Technology Stack¶

The choices behind OpenAgentMesh: why NATS as the single infrastructure dependency, why Pydantic for contracts, and how the architecture maps to patterns you already know from service meshes.

Why NATS¶

Most agent frameworks cobble together separate systems for messaging, service discovery, and state management. OAM uses NATS, a single deployment that provides everything the mesh needs:

from openagentmesh import AgentMesh

# One connection string. Everything included.
mesh = AgentMesh("nats://mesh.company.com:4222")

What NATS provides out of the box:

Capability	What OAM uses it for
Pub/sub	Agent event fan-out, real-time notifications
Request/reply	Synchronous agent invocation (`mesh.call()`)
Queue groups	Automatic load balancing across agent instances
KV store	Contract registry, agent catalog
Object store	Shared workspace for artifacts between agents

No Consul for discovery. No Redis for state. No RabbitMQ for messaging. No Nginx for load balancing. One binary, one connection, all primitives.

Sub-millisecond latency

NATS routes messages in microseconds. Agent-to-agent invocation overhead is negligible compared to LLM inference time.

Queue groups: free load balancing¶

When multiple instances of the same agent connect to the mesh, NATS automatically distributes requests across them.

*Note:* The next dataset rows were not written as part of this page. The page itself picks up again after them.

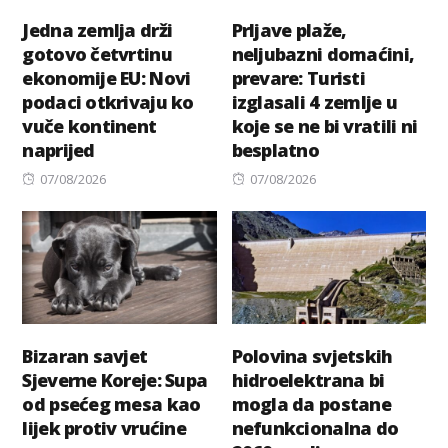
Jedna zemlja drži
Prljave plaže,
gotovo četvrtinu
neljubazni domaćini,
ekonomije EU: Novi
prevare: Turisti
podaci otkrivaju ko
izglasali 4 zemlje u
vuče kontinent
koje se ne bi vratili ni
naprijed
besplatno
Posted
Posted
07/08/2026
07/08/2026
on
on
Bizaran savjet
Polovina svjetskih
Sjeverne Koreje: Supa
hidroelektrana bi
od psećeg mesa kao
mogla da postane
lijek protiv vrućine
nefunkcionalna do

No configuration, no load balancer, no code changes:

# Deploy 3 instances of the same agent -- NATS handles the rest
@mesh.agent(AgentSpec(name="nlp.summarizer", description="..."))
async def summarize(req: SummarizeInput) -> SummarizeOutput:
    ...

# Consumers don't know or care how many instances exist
result = await mesh.call("nlp.summarizer", payload)

Why Pydantic v2¶

Every agent on the mesh publishes a typed contract with input/output JSON Schemas. Pydantic v2 generates these schemas directly from Python type hints:

from pydantic import BaseModel

class SummarizeInput(BaseModel):
    text: str
    max_length: int = 200

class SummarizeOutput(BaseModel):
    summary: str
    token_count: int

@mesh.agent(AgentSpec(name="nlp.summarizer", description="..."))
async def summarize(req: SummarizeInput) -> SummarizeOutput:
    ...
# The decorator introspects type hints, generates JSON Schemas,
# and publishes them to the registry. No manual schema authoring.

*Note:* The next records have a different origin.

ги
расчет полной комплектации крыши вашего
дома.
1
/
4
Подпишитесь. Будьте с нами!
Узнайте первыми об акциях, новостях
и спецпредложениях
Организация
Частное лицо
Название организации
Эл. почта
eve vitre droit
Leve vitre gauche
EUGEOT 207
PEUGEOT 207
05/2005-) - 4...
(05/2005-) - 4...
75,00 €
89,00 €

What you get from Pydantic:

JSON Schema generation from type hints: schemas that LLMs can consume for tool selection
Runtime validation at the mesh boundary: malformed requests are rejected before reaching your handler
Serialization/deserialization: the SDK handles JSON encoding automatically

Why protocol-first¶

The NATS protocol is the product. The Python SDK is a convenience layer.

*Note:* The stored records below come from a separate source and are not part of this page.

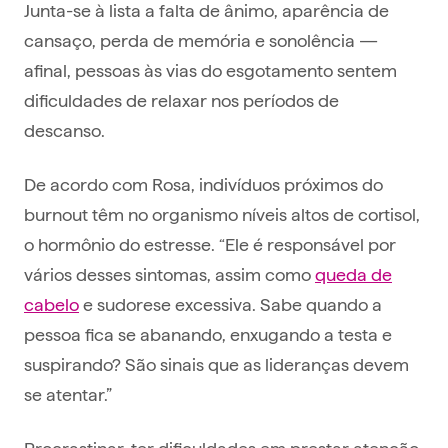
Junta-se à lista a falta de ânimo, aparência de
cansaço, perda de memória e sonolência —
afinal, pessoas às vias do esgotamento sentem
dificuldades de relaxar nos períodos de
descanso.
De acordo com Rosa, indivíduos próximos do
burnout têm no organismo níveis altos de cortisol,
o hormônio do estresse. “Ele é responsável por
vários desses sintomas, assim como
queda de
cabelo
e sudorese excessiva. Sabe quando a
pessoa fica se abanando, enxugando a testa e
suspirando? São sinais que as lideranças devem
se atentar.”
Procrastinar, ter dificuldades em prestar atenção,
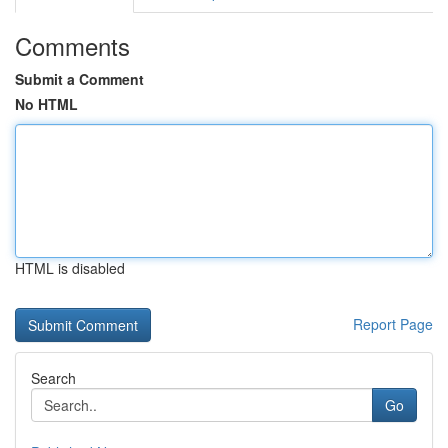
Comments
Submit a Comment
No HTML
HTML is disabled
Report Page
Search
Go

Any NATS client in any language can participate in the mesh by following the subject naming conventions and message envelope format. A Go service, a Rust CLI tool, or a Node.js application can register agents, discover the catalog, and invoke other agents. No SDK required.

# NATS subjects (any NATS client can use these directly)
mesh.agent.{channel}.{name}            # invocation
mesh.agent.{channel}.{name}.events     # publisher events
mesh.stream.{request_id}               # streaming chunks
mesh.errors.{channel}.{name}           # dead-letter errors
mesh.results.{request_id}              # async callback replies

# KV buckets (contract storage, not subjects)
mesh-registry: {channel}.{name}        # full contract per agent
mesh-catalog: catalog                  # lightweight agent index

This means OAM is not locked to Python. The protocol is language-agnostic by design.

The service mesh analogy¶

If you've built microservices with Istio or Linkerd, the architecture will feel familiar:

Service Mesh Concept	OAM Equivalent
Service registry (Consul, etcd)	NATS KV contract registry
Service endpoint	NATS subject (`mesh.agent.{channel}.{name}`)
Load balancer	NATS queue groups (built-in)
DNS / service discovery	`mesh.discover()` / `mesh.catalog()`
Sidecar proxy (Envoy)	SDK (validation, serialization, tracing, health)
Sidecar middleware	SDK middleware hooks
Shared filesystem	NATS Object Store via `mesh.workspace`

The key difference: service meshes route based on network rules (URLs, headers, IP ranges). OAM routes based on semantic understanding: what the agent does, what it accepts, and whether it's the right fit for a given task.

Same code, any scale¶

The agent code is identical whether you're running locally or across a multi-region cluster:

# Development: connect to oam mesh up
mesh = AgentMesh()

# Production: shared NATS infrastructure
mesh = AgentMesh("nats://mesh.company.com:4222")

Run oam mesh up to start a local development server with JetStream and KV pre-configured. Your agent code doesn't change. Your interaction patterns don't change. The only thing that changes is the connection string.

Not two modes, one continuum

Local and production are endpoints on the same architecture. Moving from one developer experimenting locally to a team sharing a NATS cluster requires changing one line of code.